What about 256 blockable units? That’s… probably okay?

So, I don’t have a great answer to the question of how many blockable units is too many. What’s your comfort level? What’s your threat model?

And what about an attack that is both distributed and can utilize the full IP space? What multiple of 65,536 (or 256) are you comfortable with?

## Conclusions

I really like the idea of IPv6. I work for a company that would (probably) benefit from widespread IPv6 adoption (so that we’re, uh, harder to block). But as I said in the title: If you need to rate-limit access to something, avoid enabling IPv6 for now. The state of IPv6 rate-limiting just seems too immature.

But what if you have no choice? If you’re using a web application firewall, try to talk to the vendor about what it actually does. (And then let me know what they say!) If you’re doing the rate-limiting yourself, look closely at what your code is doing, because there’s a very good chance that it’s doing it inadequately.

For a quick fix, block IPv6 /64s rather than individual IPs. It might not be perfect, but it’s 2⁶⁴ times better.

I remain hopeful that this situation can improve rapidly. Good algorithms tend to get adopted quickly once they become available in a consumable format, and this isn’t likely a very complex case. (Yes, I am tempted to implement something myself, but this isn’t a problem I personally have right now so I wouldn’t actually use my own code, which is never a good starting point.)

## Postscript

The state of this seems so obviously sketchy that I think I must be missing something important. I am still an IPv6 neophyte. Please correct me if I have gotten anything wrong.

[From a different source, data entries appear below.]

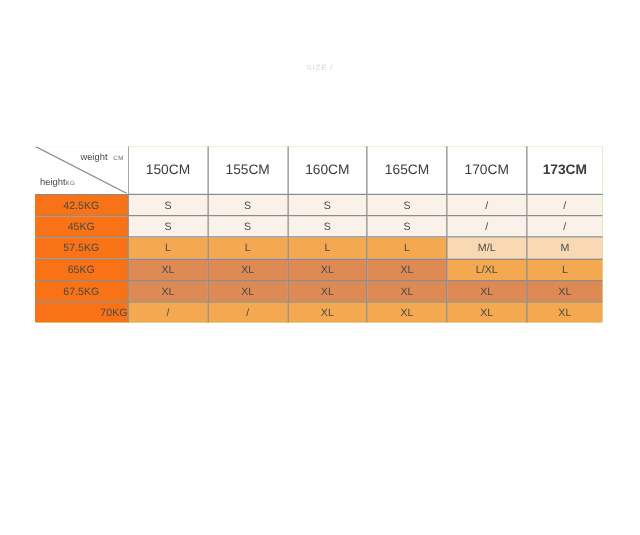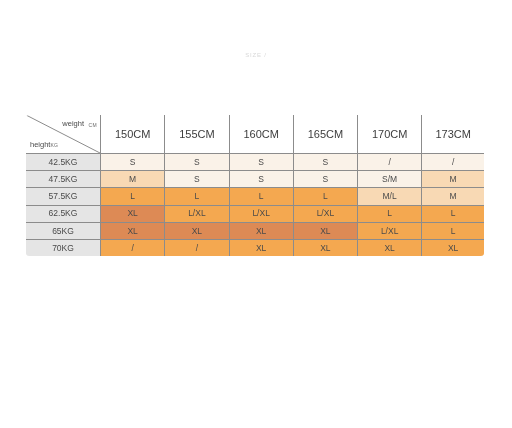--- a/index.html
+++ b/index.html
@@ -34,21 +34,21 @@
     left: 22px;
     top: 111px;
     width: 466px;
   }
 
   table#size-table {
     width: 466px;
     border-collapse: collapse;
     table-layout: fixed;
     background: #ffffff;
-    border: 4px solid #84cc16;
+    border: 6px solid #84cc16;
     border-radius: 7px;
     overflow: hidden;
   }
 
   table#size-table td,
   table#size-table th {
     border: 1px solid #8c8c8c;
     height: 16.2px;
     padding: 0;
     text-align: center;
@@ -57,21 +57,21 @@
     font-size: 8.5px;
     color: #4a4a4a;
     font-family: "Liberation Sans", sans-serif;
     line-height: 1;
   }
 
   
   table#size-table td.rowhead,
   table#size-table th.corner {
     width: 74px;
-    background: #e5e5e5;
+    background: #f97316;
     font-size: 8.5px;
     color: #4a4a4a;
   }
 
   
   table#size-table tr.header-row th {
     height: 38px;
     font-size: 11px;
     color: #3d3d3d;
     background: #ffffff;
@@ -123,22 +123,22 @@
   }
 
   
   td.shade-lightest { background: #faf2e8; }
   td.shade-light    { background: #f8d9b4; }
   td.shade-mid      { background: #f4a850; }
   td.shade-dark     { background: #dd8a55; }
 
   
   table#size-table tr:first-child th:first-child { border-top-left-radius: 7px; }
-  table#size-table tr:first-child th:last-child  { border-top-right-radius: 7px; }
-  table#size-table tr:last-child td:first-child  { border-bottom-left-radius: 7px; }
+  table#size-table tr:first-child th:last-child  { border-top-right-radius: 7px; font-weight: bold; }
+  table#size-table tr:last-child td:first-child  { border-bottom-left-radius: 7px; text-align: right; }
   table#size-table tr:last-child td:last-child   { border-bottom-right-radius: 7px; }
 
   
   #footer-note {
     position: absolute;
     left: 0;
     top: 392px;
     width: 512px;
     text-align: center;
     font-size: 6px;
@@ -177,54 +177,54 @@
         <tr>
           <td class="rowhead">42.5KG</td>
           <td class="shade-lightest">S</td>
           <td class="shade-lightest">S</td>
           <td class="shade-lightest">S</td>
           <td class="shade-lightest">S</td>
           <td class="shade-lightest">/</td>
           <td class="shade-lightest">/</td>
         </tr>
         <tr>
-          <td class="rowhead">47.5KG</td>
-          <td class="shade-light">M</td>
-          <td class="shade-lightest">S</td>
-          <td class="shade-lightest">S</td>
-          <td class="shade-lightest">S</td>
-          <td class="shade-lightest">S/M</td>
-          <td class="shade-light">M</td>
+          <td class="rowhead">45KG</td>
+          <td class="shade-lightest">S</td>
+          <td class="shade-lightest">S</td>
+          <td class="shade-lightest">S</td>
+          <td class="shade-lightest">S</td>
+          <td class="shade-lightest">/</td>
+          <td class="shade-lightest">/</td>
         </tr>
         <tr>
           <td class="rowhead">57.5KG</td>
           <td class="shade-mid">L</td>
           <td class="shade-mid">L</td>
           <td class="shade-mid">L</td>
           <td class="shade-mid">L</td>
           <td class="shade-light">M/L</td>
           <td class="shade-light">M</td>
         </tr>
         <tr>
-          <td class="rowhead">62.5KG</td>
+          <td class="rowhead">65KG</td>
+          <td class="shade-dark">XL</td>
+          <td class="shade-dark">XL</td>
+          <td class="shade-dark">XL</td>
           <td class="shade-dark">XL</td>
           <td class="shade-mid">L/XL</td>
-          <td class="shade-mid">L/XL</td>
-          <td class="shade-mid">L/XL</td>
-          <td class="shade-mid">L</td>
-          <td class="shade-mid">L</td>
-        </tr>
-        <tr>
-          <td class="rowhead">65KG</td>
-          <td class="shade-dark">XL</td>
-          <td class="shade-dark">XL</td>
-          <td class="shade-dark">XL</td>
-          <td class="shade-dark">XL</td>
-          <td class="shade-mid">L/XL</td>
-          <td class="shade-mid">L</td>
+          <td class="shade-mid">L</td>
+        </tr>
+        <tr>
+          <td class="rowhead">67.5KG</td>
+          <td class="shade-dark">XL</td>
+          <td class="shade-dark">XL</td>
+          <td class="shade-dark">XL</td>
+          <td class="shade-dark">XL</td>
+          <td class="shade-dark">XL</td>
+          <td class="shade-dark">XL</td>
         </tr>
         <tr>
           <td class="rowhead">70KG</td>
           <td class="shade-mid">/</td>
           <td class="shade-mid">/</td>
           <td class="shade-mid">XL</td>
           <td class="shade-mid">XL</td>
           <td class="shade-mid">XL</td>
           <td class="shade-mid">XL</td>
         </tr>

Edit 2022-02-21: I posted this to /r/ipv6 and there are some good contrary comments there. I particularly like this one that talks about IPv6 being better than IPv4 for rate limiting, since providers will generally have a single IPv6 prefix themselves and give out prefixes in a consistent manner, rather than the scattered, different-IP-each-reboot world of IPv4. The comments also talk a lot more about “bycatch” (over-blocking), which I didn’t really. But I still don’t feel they’re worried enough about how providers and libraries have actually implemented rate limiting at this point in time.

Edit 2022-02-22:

A coworker pointed out that the way I did the prefixed-IP-canonicalization in my PRs was overly complicated and can be achieved with the stdlib like ipv6.Mask(net.CIDRMask(56, 128)).String(). I had tried various approaches with the stdlib and didn’t come up with one that worked, but I guess I missed that one. Embarrassing.

I did some searching for fail2ban+ipv6. Their IPv6 support master plan is interesting and relevant. For example: “I am not sure we will land/release 1 [per-IP blocking] alone since, as was stated, it could immediately be exploited by an attacker to cause resources exhaustion/DoS. May be only if treatment of IPv6 addresses would be made optional with a big fat warning on possible ramifications.” Even though it looks like per-IP IPv6 support was added in 0.10.

Reading through all of the comments on that issues suggests that fail2ban still only uses a per-IP strategy to block IPv6. And are aware it’s insufficient. And stopped discussing it a year and a half ago.

Some ISPs also give a small multiple of /64s. But I feel like that case isn’t significantly different from a single /64 for our purposes. ↩︎
After writing this I realized that I’d better be part of the change I want to see, so I submitted PRs to tollbooth and httprate. Both have been accepted. But it’s unlikely that the only two rate-limiting libraries I checked are the only two with this problem, so I don’t think this changes the overall point of this post. ↩︎
To be clear, I’m making this term up for convenience of discussion. ↩︎